| What needs to be done |
Beneath this line sits some data. Return only its lines from the one holding "vieglam bezceļam" through the one holding "samen een passend afscheid", inclusive, exactly, with the images removed.

| Available records |
-- Opening Marker --

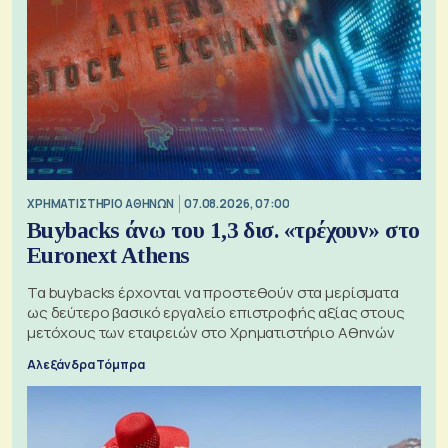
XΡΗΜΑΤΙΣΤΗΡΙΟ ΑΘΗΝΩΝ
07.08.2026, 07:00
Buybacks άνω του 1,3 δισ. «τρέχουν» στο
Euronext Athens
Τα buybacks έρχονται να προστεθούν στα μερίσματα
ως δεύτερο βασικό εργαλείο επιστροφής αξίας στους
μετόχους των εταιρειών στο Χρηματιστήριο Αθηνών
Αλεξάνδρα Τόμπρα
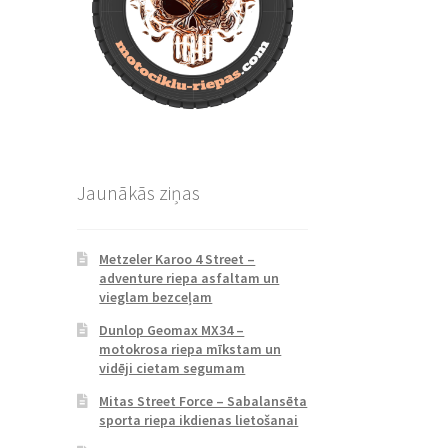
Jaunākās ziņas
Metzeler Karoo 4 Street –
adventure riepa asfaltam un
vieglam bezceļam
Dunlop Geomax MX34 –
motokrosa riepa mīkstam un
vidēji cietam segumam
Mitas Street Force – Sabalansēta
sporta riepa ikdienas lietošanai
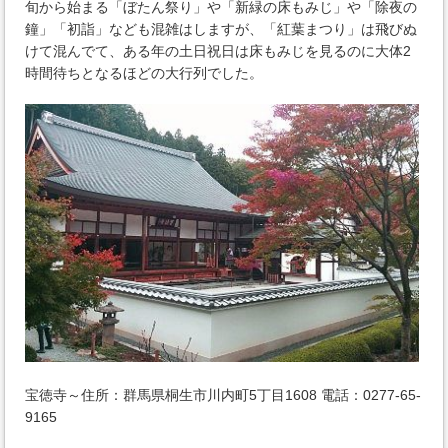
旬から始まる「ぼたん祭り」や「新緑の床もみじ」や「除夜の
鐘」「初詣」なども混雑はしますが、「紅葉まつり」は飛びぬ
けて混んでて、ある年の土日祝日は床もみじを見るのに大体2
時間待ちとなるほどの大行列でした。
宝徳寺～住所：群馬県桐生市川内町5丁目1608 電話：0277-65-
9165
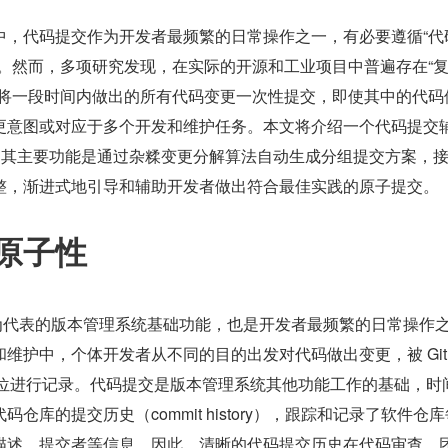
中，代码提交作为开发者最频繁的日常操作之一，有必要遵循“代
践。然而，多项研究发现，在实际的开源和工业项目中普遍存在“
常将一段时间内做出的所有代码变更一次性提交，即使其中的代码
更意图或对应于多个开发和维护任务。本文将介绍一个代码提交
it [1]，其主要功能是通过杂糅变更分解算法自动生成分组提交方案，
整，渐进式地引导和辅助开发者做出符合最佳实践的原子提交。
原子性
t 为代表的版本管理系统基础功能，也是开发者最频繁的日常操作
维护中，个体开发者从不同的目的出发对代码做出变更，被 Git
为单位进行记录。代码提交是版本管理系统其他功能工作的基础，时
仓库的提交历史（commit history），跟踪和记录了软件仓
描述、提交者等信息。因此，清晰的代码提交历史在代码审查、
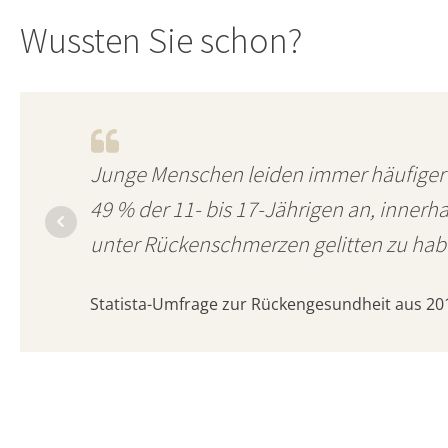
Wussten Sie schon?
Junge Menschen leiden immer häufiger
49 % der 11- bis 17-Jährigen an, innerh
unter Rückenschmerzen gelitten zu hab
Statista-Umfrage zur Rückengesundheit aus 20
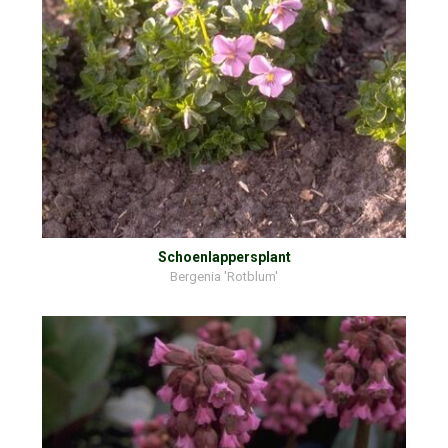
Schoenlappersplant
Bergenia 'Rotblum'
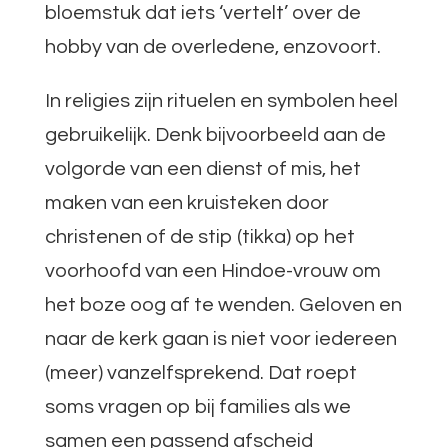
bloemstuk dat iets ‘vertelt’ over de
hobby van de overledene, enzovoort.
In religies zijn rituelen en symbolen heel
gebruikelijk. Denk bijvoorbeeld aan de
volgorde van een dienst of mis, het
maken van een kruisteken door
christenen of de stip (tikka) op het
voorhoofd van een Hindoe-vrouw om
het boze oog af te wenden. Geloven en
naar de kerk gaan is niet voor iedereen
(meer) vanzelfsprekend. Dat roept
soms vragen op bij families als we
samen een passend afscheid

-- Closing Marker --
-- Opening Marker --

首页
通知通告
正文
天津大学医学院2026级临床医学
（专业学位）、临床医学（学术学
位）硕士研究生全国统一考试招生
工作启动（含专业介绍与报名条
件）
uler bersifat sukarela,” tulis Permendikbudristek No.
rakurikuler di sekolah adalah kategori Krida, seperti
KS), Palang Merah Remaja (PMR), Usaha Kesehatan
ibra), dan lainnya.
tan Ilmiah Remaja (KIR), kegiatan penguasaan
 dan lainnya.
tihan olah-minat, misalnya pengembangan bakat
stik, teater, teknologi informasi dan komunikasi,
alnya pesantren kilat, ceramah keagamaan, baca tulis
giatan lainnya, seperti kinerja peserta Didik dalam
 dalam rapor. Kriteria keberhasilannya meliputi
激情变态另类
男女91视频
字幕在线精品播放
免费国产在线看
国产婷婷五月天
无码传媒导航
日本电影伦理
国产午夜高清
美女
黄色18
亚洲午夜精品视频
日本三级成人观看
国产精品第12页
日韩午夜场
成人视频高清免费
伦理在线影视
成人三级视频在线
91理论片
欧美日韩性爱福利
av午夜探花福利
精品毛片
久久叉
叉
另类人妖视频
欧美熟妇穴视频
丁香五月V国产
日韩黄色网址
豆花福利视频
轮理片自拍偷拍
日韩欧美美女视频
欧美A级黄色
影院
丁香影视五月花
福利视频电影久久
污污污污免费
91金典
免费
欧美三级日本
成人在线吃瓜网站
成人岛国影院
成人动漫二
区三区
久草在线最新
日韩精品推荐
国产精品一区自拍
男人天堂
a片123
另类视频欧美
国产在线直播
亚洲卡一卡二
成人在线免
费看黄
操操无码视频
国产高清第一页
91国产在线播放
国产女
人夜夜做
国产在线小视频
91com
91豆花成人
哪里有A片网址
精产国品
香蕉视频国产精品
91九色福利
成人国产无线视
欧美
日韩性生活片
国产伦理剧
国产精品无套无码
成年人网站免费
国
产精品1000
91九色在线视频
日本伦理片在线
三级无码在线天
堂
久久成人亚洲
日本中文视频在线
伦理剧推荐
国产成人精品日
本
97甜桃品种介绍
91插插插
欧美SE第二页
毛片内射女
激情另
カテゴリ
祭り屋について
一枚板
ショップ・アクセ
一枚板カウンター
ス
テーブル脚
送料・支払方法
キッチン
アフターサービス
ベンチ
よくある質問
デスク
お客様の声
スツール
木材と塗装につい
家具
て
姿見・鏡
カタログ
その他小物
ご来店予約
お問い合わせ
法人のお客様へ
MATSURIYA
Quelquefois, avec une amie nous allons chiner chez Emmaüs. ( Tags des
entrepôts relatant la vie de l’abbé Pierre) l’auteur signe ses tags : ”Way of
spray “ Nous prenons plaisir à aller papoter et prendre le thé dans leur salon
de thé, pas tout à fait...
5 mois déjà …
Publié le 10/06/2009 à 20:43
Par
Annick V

-- Closing Marker --

| Exercise solution |
vieglam bezceļam
Dunlop Geomax MX34 –
motokrosa riepa mīkstam un
vidēji cietam segumam
Mitas Street Force – Sabalansēta
sporta riepa ikdienas lietošanai
旬から始まる「ぼたん祭り」や「新緑の床もみじ」や「除夜の
鐘」「初詣」なども混雑はしますが、「紅葉まつり」は飛びぬ
けて混んでて、ある年の土日祝日は床もみじを見るのに大体2
時間待ちとなるほどの大行列でした。
宝徳寺～住所：群馬県桐生市川内町5丁目1608 電話：0277-65-
9165
中，代码提交作为开发者最频繁的日常操作之一，有必要遵循“代
践。然而，多项研究发现，在实际的开源和工业项目中普遍存在“
常将一段时间内做出的所有代码变更一次性提交，即使其中的代码
更意图或对应于多个开发和维护任务。本文将介绍一个代码提交
it [1]，其主要功能是通过杂糅变更分解算法自动生成分组提交方案，
整，渐进式地引导和辅助开发者做出符合最佳实践的原子提交。
原子性
t 为代表的版本管理系统基础功能，也是开发者最频繁的日常操作
维护中，个体开发者从不同的目的出发对代码做出变更，被 Git
为单位进行记录。代码提交是版本管理系统其他功能工作的基础，时
仓库的提交历史（commit history），跟踪和记录了软件仓
描述、提交者等信息。因此，清晰的代码提交历史在代码审查、
Wussten Sie schon?
Junge Menschen leiden immer häufiger
49 % der 11- bis 17-Jährigen an, innerh
unter Rückenschmerzen gelitten zu hab
Statista-Umfrage zur Rückengesundheit aus 20
Schoenlappersplant
Bergenia 'Rotblum'
bloemstuk dat iets ‘vertelt’ over de
hobby van de overledene, enzovoort.
In religies zijn rituelen en symbolen heel
gebruikelijk. Denk bijvoorbeeld aan de
volgorde van een dienst of mis, het
maken van een kruisteken door
christenen of de stip (tikka) op het
voorhoofd van een Hindoe-vrouw om
het boze oog af te wenden. Geloven en
naar de kerk gaan is niet voor iedereen
(meer) vanzelfsprekend. Dat roept
soms vragen op bij families als we
samen een passend afscheid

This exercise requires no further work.